Negative engineering and workflow orchestration (30 minutes)
- Presentation: Overview of materials; negative engineering–how production data pipelines can fail; consequences of pipeline failures; common workflow patterns; the need for workflow orchestration
- Hands-on exercise: Native Python Work Example
- Group discussion: What can you use workflow orchestration for?
- Q&A
Prefect and basic orchestration features (35 minutes)
- Presentation: Retries, parameters, and timeouts; scheduling; task library; secrets; async execution
- Hands-on exercise: Putting Together a Simple Data Pipeline
- Q&A
- Break
Docker and Python packaging (25 minutes)
- Presentation: The need for Docker; how to create a Python package; uploading an image to a registry
- Hands-on exercise: Building a simple image
- Q&A
Using distributed compute for parallel execution (20 minutes)
- Presentation: What is Dask?; What makes Dask good for distributed compute?; depth-first execution/mapping; using Dask for parallelizing tasks
- Hands-on exercise: Running a Flow on Dask
- Q&A
Advanced patterns and subflows (30 minutes)
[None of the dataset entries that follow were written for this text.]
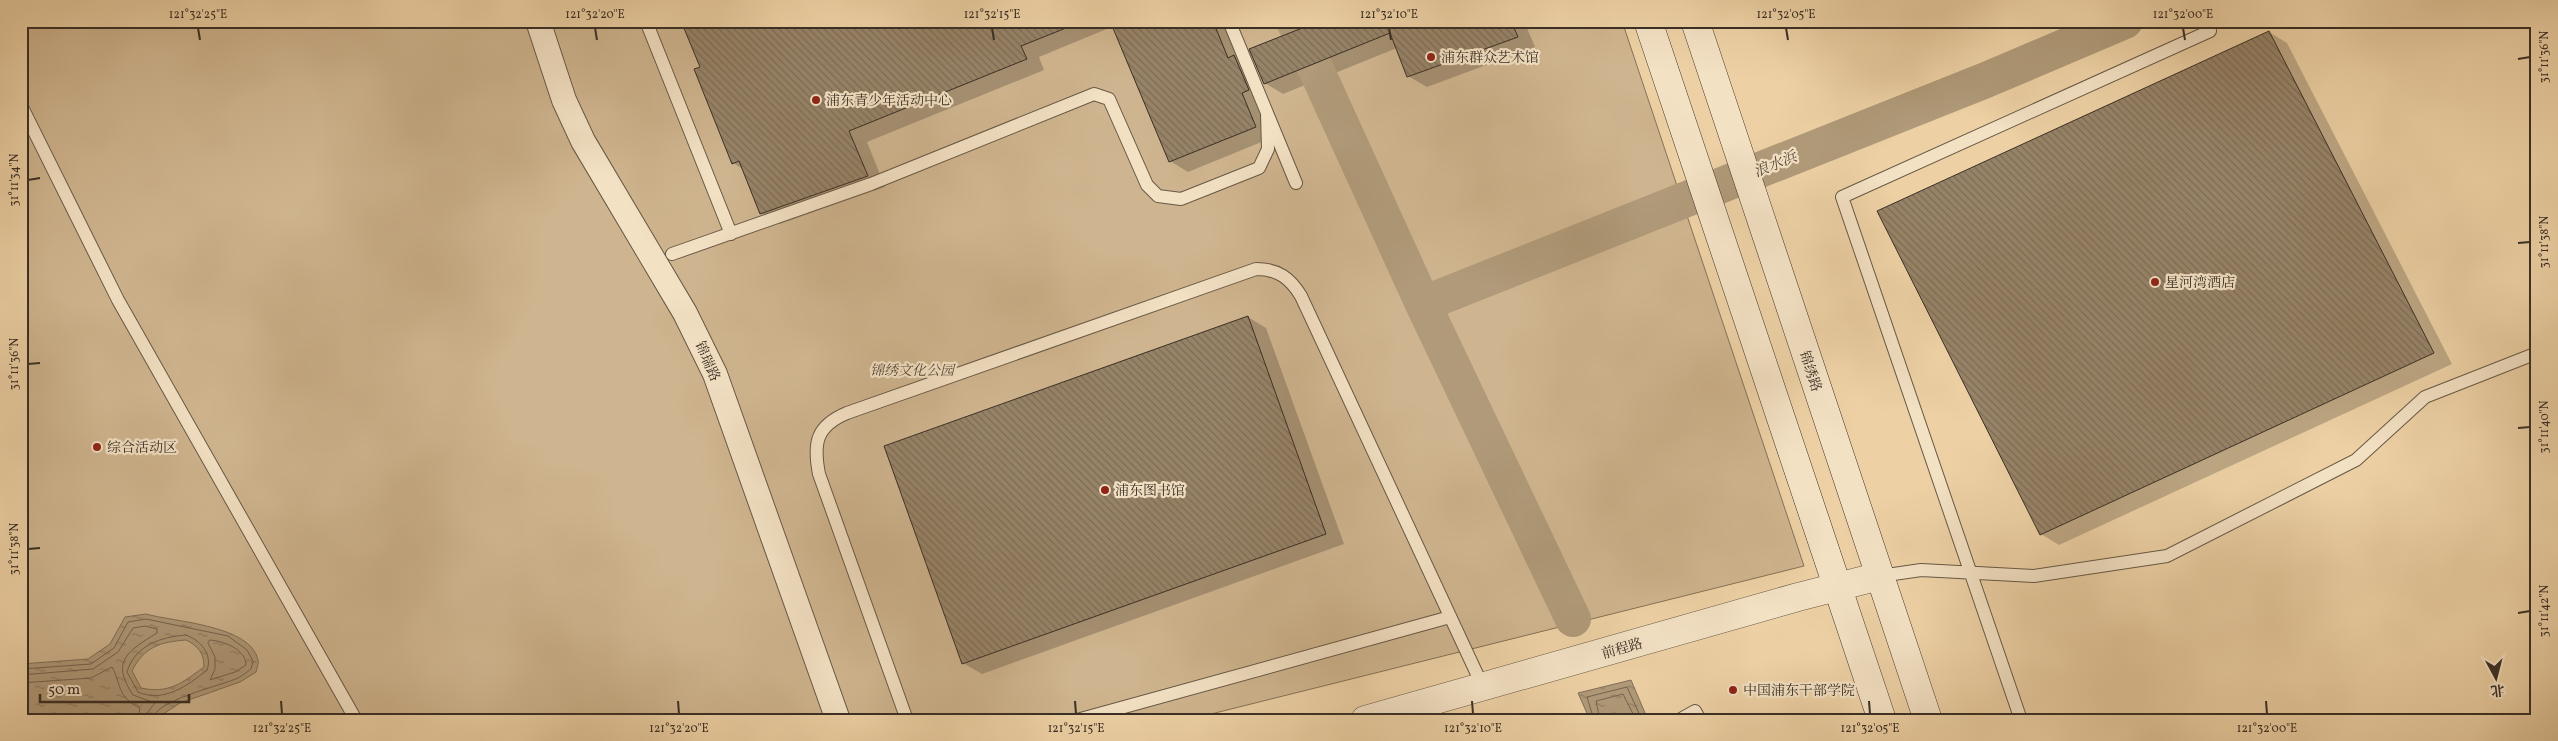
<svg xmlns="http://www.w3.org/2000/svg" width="2558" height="741" viewBox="0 0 2558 741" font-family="Vollkorn,'Noto Serif SC',serif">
	<defs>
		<pattern id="water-ripples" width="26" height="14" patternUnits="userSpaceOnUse" patternTransform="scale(1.25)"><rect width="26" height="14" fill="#b09a79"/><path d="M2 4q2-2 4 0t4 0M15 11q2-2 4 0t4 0" fill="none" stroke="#907e63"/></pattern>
		<pattern id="building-back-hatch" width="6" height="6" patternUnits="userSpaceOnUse" patternTransform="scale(1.25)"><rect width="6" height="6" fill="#978368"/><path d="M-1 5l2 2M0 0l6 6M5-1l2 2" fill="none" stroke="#7c6c55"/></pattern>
	</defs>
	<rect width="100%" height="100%" fill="#edd1a5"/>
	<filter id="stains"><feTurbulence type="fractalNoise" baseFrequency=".004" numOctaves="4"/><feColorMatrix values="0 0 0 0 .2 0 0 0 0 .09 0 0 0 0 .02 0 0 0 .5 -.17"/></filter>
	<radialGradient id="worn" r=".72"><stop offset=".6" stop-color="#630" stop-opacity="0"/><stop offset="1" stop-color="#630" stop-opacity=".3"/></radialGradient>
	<!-- green -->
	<path fill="#cfb58f" stroke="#84725a" d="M21,21H1622L1804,566L1187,720H21Z"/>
	<!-- water -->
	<path fill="url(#water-ripples)" stroke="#816f57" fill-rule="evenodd" d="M146,614C174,622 251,625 258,660C259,663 257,668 256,672L240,682L180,703L154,720H21V664L88,659L110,644L125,617ZM186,640C198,646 204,653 204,667C182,683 169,694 141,688L132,671C144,647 160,642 186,640Z
		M1631,680L1648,720H1590L1578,693Z"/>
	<!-- shadow -->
	<path fill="#0003" d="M683,21H1226L1274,137L1188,172L1170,161L1114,26L1039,57L1044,70L867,142L885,187L780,224L761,213L743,169L733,163L702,68Z
		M1323,21H1524L1535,47L1427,87L1408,76L1397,48L1283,94L1265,83Z
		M2269,32L2287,43L2452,364L2059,545L2041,534Z
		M1248,317L1266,328L1344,544L982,674L963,663Z"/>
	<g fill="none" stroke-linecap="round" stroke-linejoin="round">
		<!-- shore -->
		<path stroke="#75644f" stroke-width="1" d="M186,635C200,640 213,654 207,670C187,686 164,703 138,692L127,672C135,645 161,637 186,635Z
			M210,640C223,641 246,649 246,665L235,672L210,680L215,669V657L208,643Z
			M21,669L91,664L114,648L128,622L146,619L228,636L247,650L253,661L251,669C247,672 242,676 238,678C221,686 154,700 152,720
			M21,675L93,669L118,652L133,628L145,626L157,629V633C128,651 110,661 133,695L155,703L147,713L145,720
			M21,683L91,678L112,667C122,685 116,696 140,708L138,720
			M1594,720L1587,697L1627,687L1642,720
			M1600,720L1596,701L1623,694L1636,720"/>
		<!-- river -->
		<path stroke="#b09a79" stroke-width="36" d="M1294,21L1423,304L1573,619
			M1423,304L1986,80L2125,21"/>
	</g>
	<!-- building -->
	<path fill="url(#building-back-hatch)" stroke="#3a2f25" d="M681,21H1081V22L1021,46L1027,59L849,131L868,176L760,214L739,161L732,164L694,69L700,67Z
		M1110,21H1213L1228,58L1234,55L1249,90L1242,93L1256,127L1169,162Z
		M1320,21H1511L1518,37L1407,77L1390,33L1264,84L1249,49Z
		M2269,31L2434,353L2040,535L1877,211Z
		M1248,316L1326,534L962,664L884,446Z"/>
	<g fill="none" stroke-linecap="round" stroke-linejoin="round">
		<!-- service casing -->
		<g stroke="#675845" stroke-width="14">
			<path id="service" d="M646,21L731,234
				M1229,21L1296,183
				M21,105L118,300L356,720
				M672,254L871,184L1094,94L1109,99L1147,185L1158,196L1181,199L1259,168L1268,149L1267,113
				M1880,576L1921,570L2034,576L2167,556L2356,460L2425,397L2537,353
				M907,720L819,474C813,443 816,426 847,413L1256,269C1278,269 1290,278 1301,296L1483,687
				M1077,720L1450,617
				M1679,720L1695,711L1700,720
				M2021,720L1842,197L2210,31"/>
		</g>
		<!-- minor casing -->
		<g stroke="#675845" stroke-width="26">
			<path id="minor" d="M538,21L564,100L583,141L685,313L715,374L838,720"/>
		</g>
		<!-- tertiary casing -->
		<g stroke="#675845" stroke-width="29">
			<path id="tertiary" d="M1365,720L1798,597L1880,576"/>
		</g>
		<!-- secondary casing -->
		<g stroke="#3a2f25" stroke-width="29">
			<path id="secondary" d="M1648,21L1882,720
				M1695,21L1928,720"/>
		</g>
		<!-- service -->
		<use href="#service" stroke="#f3e1c4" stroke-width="12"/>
		<!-- minor -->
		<use href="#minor" stroke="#f3e1c4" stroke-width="24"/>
		<!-- tertiary -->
		<use href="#tertiary" stroke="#f3e1c4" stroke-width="28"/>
		<!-- secondary -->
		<use href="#secondary" stroke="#f3e1c4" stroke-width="28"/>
	</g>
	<!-- ticks -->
	<path fill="none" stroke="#3a2f25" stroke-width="2" d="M198,28L200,40M595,28L597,40M992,28L994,40M1389,28L1391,40M1786,28L1788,40M2183,28L2185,40M2518,59L2530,57M28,180L40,178M2518,243L2530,242M28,364L40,363M2518,428L2530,427M28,549L40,548M2518,613L2530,611M281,701L282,714M678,701L679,714M1075,701L1076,714M1472,701L1473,714M1869,701L1870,714M2266,701L2267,714"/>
	<!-- markers -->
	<g fill="#8f2418" stroke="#f3e1c4" stroke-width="2">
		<circle cx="1431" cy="57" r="5"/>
		<circle cx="816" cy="100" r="5"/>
		<circle cx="2155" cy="282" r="5"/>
		<circle cx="97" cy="447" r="5"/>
		<circle cx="1105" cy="490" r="5"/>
		<circle cx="1733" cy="690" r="5"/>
	</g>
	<g text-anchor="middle" stroke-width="4.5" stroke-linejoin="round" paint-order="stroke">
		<!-- poi labels -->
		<g font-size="14" fill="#3a2f25" stroke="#f3e1c4" text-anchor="start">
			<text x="1441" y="62">浦东群众艺术馆</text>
			<text x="826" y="105">浦东青少年活动中心</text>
			<text x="2165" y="287">星河湾酒店</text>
			<text x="107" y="452">综合活动区</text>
			<text x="1115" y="495">浦东图书馆</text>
			<text x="1743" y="695">中国浦东干部学院</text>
		</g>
		<!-- street labels -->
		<g font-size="14" fill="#3a2f25" stroke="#f3e1c4">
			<text transform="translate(708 361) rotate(66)" y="5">锦瑞路</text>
			<text transform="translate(1811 371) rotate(72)" y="5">锦绣路</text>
			<text transform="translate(1622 648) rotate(-16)" y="5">前程路</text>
		</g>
		<!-- park labels -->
		<g font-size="14" font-style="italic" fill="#584a3a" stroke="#f3e1c4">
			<text x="912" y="375">锦绣文化公园</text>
		</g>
		<!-- water labels -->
		<g font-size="15" font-style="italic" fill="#584a3a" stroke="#f3e1c4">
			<text transform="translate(1775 164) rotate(-22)" y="5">浪水浜</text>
		</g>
	</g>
	<!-- margin -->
	<rect width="2558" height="741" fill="none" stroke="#edd1a5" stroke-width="55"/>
	<!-- north arrow -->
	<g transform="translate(2496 678) rotate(173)" stroke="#f3e1c4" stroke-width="4" paint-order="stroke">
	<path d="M0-4L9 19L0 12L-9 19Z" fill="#3a2f25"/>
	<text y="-8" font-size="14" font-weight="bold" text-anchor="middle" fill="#3a2f25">北</text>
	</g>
	<!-- scale -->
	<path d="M40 694v8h149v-8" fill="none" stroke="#3a2f25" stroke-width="2.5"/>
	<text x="48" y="694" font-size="15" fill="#3a2f25" stroke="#f3e1c4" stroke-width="4" paint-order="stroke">50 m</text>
	<rect x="28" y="28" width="2502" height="686" fill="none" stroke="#3a2f25" stroke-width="2"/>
	<g font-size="12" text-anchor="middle" fill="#3a2f25">
		<text x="198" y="18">121°32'25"E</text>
		<text x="595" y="18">121°32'20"E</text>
		<text x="992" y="18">121°32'15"E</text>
		<text x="1389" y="18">121°32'10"E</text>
		<text x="1786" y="18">121°32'05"E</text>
		<text x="2183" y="18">121°32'00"E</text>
		<text transform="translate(2544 57) rotate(-90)" y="4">31°11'36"N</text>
		<text transform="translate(14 180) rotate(-90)" y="4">31°11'34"N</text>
		<text transform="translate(2544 242) rotate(-90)" y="4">31°11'38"N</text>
		<text transform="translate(14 364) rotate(-90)" y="4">31°11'36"N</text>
		<text transform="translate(2544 427) rotate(-90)" y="4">31°11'40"N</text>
		<text transform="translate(14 549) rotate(-90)" y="4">31°11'38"N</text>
		<text transform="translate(2544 611) rotate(-90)" y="4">31°11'42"N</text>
		<text x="282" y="732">121°32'25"E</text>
		<text x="679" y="732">121°32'20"E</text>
		<text x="1076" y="732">121°32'15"E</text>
		<text x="1473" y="732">121°32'10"E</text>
		<text x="1870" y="732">121°32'05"E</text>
		<text x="2267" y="732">121°32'00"E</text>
	</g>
	<rect width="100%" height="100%" filter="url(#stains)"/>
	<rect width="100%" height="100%" fill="url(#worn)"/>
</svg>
- Presentation: Typing and pydantic; orchestration pattern with flow of flows; breaking the DAG; the need for runtime flexibility; analytics on top of workflow history
- Hands-on exercise: Running a Flow without pre-registered components
- Group discussion: What use cases need runtime flexibility?
- Q&A
- Break
Putting a real pipeline together (20 minutes)
- Presentation: Introduction to ELT, Airbyte, dbt, and Snowflake
- Hands-on exercise: Constructing and running an end-to-end pipeline
Wrap-up and Q&A (10 minutes)
Your Instructors
Kalise Richmond
Kalise Richmond is a sales engineer at Prefect, an open source workflow orchestration management system. Previously, she was a software engineer at Apptio, where she helped build analytic tools. Throughout her career, Kalise has run product training sessions for both technical and nontechnical audiences.
Nathan Nowack
Nate Nowack is a solutions engineer at Prefect, where he focuses on building out cloud infrastructure and distributed workflow orchestration patterns to support client projects. He’s also a contributor to Airbyte.